Timid players drive short on the third so as to avoid dropping in the brook, but both drove smashing balls far over it.
"I don't know much about this game," chuckled Harding, overtaking me at the foot-bridge, "but so far as I can see, this man of Bishop's isn't exactly what you folks call a duffer."
[Illustration: "It struck on the near edge of the green">[
Both took this hole in bogy fours, and both drove the duck pond on the next hole, and we found their balls fair on the green, 220 yards away and slightly up hill. Wallace rimmed the cup for a two, and both made threes, one stroke better than bogy. It was lightning golf. LaHume's face was a study.

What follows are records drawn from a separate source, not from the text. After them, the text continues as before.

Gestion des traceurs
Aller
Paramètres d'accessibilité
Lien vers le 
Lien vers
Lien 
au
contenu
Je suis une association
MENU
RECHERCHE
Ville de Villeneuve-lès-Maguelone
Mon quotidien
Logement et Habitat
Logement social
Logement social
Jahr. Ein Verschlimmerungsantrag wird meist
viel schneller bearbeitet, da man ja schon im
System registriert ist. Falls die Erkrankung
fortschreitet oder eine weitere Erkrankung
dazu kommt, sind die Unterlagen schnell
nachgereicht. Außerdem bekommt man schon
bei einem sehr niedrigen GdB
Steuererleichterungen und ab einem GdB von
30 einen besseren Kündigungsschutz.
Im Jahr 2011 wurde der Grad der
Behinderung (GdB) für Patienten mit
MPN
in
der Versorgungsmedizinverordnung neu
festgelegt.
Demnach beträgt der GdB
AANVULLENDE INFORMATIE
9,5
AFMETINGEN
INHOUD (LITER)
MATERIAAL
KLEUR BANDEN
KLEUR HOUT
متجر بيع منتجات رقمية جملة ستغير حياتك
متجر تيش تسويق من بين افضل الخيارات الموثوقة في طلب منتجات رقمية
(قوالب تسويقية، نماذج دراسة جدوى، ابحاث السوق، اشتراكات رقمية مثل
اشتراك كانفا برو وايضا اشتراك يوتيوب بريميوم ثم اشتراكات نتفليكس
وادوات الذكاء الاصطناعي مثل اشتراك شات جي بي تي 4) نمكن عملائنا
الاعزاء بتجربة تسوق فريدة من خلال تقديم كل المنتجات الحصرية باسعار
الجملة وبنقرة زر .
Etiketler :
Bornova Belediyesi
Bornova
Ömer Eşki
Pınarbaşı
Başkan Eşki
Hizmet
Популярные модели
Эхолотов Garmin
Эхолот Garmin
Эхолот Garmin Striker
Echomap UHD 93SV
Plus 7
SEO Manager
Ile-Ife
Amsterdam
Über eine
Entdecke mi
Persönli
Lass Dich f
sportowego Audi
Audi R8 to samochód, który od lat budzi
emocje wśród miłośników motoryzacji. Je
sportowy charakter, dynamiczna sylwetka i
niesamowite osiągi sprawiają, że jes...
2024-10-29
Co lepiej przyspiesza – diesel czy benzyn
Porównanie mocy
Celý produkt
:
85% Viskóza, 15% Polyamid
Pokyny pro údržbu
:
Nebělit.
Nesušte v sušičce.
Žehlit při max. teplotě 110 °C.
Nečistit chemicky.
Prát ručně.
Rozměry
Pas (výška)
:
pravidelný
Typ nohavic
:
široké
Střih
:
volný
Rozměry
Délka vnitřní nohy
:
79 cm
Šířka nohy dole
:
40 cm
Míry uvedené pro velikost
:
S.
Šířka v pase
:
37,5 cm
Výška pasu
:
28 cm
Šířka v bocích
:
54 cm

The fifth hole is 470 yards, and both were within easy chopping approach of the green on their second. Wallace had the worst of a bad kick, and Kirkaldy holed a thirty-foot putt for a par four, making him two up. LaHume smiled once again. The next four holes were made in bogy by both players, leaving Kirkaldy two up on both medal and match scores. Here is the out card:
1 2 3 4 5 6 7 8 9 KIRKALDY— 3 4 4 3 4 5 5 5 4—37 WALLACE—- 4 4 4 3 5 5 5 5 4—39
This was three under bogy for Kirkaldy, and one under for Wallace.
"I think this Scotchman of yours will do," Carter said in an undertone, as we neared the tenth tee. "He is executing fairly well for a man playing a course for the first time, fixed up with a strange set of clubs, and getting all the worst of the luck on putts. He is actually outdriving Kirkaldy, but I'm afraid our friend Miss Lawrence will lose that hundred to Percy."
"So am I," I said, "but it is the only bet he will win."
It was at the tenth hole that Miss Lawrence sliced her ball over the fence, and Wallace deftly returned it, as I have mentioned. As he looked over the ground he identified it, and for the first time during the game he took a sweeping glance at the "gallery."